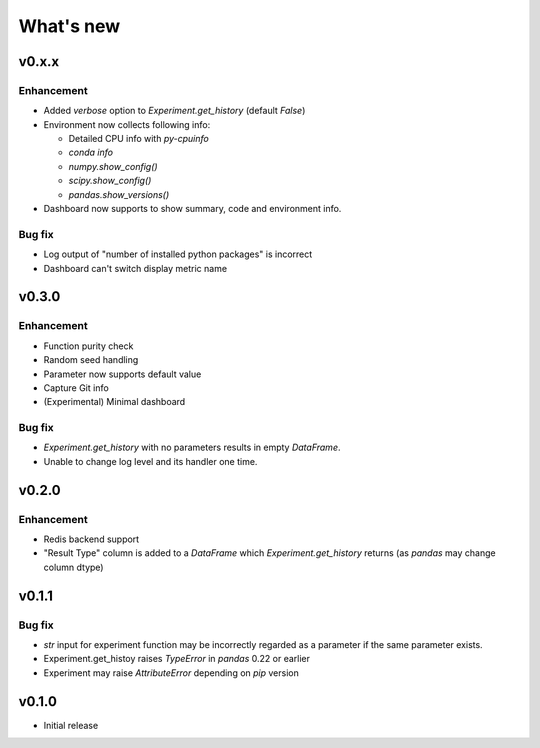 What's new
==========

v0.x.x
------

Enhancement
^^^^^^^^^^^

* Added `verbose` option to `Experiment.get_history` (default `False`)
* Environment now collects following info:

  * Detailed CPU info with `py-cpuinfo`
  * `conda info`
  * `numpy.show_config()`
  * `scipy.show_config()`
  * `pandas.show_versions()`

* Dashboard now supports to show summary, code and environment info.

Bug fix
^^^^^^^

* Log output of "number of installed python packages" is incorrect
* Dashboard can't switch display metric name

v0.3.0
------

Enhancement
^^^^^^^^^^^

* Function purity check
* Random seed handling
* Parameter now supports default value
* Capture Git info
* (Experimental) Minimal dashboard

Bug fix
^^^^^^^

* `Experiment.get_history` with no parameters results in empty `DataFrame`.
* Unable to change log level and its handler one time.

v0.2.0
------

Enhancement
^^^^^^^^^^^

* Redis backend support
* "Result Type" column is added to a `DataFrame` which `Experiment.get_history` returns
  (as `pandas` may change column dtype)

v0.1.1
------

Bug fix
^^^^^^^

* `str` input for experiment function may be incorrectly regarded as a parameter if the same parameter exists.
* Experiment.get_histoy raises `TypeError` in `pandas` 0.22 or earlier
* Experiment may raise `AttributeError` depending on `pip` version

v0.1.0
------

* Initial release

==

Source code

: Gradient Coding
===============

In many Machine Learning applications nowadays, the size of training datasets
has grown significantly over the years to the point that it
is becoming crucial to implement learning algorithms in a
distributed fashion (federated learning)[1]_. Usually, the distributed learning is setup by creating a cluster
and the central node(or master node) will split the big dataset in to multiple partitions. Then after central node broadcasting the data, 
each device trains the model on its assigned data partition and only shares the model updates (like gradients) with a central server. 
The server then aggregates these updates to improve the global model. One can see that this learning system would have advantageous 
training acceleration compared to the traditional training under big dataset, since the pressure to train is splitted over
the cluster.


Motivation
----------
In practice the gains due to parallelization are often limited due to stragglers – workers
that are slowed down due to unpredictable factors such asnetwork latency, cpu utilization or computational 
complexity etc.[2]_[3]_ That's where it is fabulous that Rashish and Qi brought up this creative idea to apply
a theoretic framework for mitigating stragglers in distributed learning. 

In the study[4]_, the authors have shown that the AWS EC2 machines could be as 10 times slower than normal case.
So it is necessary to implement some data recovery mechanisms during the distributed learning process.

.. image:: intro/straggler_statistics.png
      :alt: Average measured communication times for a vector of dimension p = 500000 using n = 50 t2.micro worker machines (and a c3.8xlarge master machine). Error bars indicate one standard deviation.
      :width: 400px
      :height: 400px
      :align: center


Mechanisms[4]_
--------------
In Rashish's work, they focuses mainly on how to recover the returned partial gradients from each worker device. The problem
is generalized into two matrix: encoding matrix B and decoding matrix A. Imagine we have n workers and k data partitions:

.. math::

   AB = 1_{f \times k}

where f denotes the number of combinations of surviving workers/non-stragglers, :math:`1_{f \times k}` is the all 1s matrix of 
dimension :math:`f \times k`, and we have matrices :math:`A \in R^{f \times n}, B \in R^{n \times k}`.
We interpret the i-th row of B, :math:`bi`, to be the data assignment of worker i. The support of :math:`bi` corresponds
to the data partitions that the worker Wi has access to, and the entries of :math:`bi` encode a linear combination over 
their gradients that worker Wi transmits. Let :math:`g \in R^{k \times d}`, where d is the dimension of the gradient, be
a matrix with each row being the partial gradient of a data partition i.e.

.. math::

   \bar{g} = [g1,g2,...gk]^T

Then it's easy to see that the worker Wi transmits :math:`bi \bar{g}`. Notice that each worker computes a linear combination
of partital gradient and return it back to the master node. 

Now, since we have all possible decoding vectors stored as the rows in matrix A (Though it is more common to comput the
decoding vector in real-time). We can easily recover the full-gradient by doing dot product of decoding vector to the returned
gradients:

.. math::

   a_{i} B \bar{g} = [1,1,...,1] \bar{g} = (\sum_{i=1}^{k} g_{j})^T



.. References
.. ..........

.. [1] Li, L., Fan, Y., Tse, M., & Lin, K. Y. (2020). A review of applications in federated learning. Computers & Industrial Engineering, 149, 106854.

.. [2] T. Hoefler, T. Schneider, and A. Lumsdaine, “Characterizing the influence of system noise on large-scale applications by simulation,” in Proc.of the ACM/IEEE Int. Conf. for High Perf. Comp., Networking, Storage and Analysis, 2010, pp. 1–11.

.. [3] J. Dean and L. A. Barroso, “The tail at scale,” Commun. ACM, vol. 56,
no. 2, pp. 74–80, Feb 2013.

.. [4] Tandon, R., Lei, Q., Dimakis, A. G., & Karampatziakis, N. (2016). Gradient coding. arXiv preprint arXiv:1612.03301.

PROBLEM REQUIREMENTS — Work out how many lines of the listing contain the string "server". Please reply with the number only.

ANSWER BOX — 2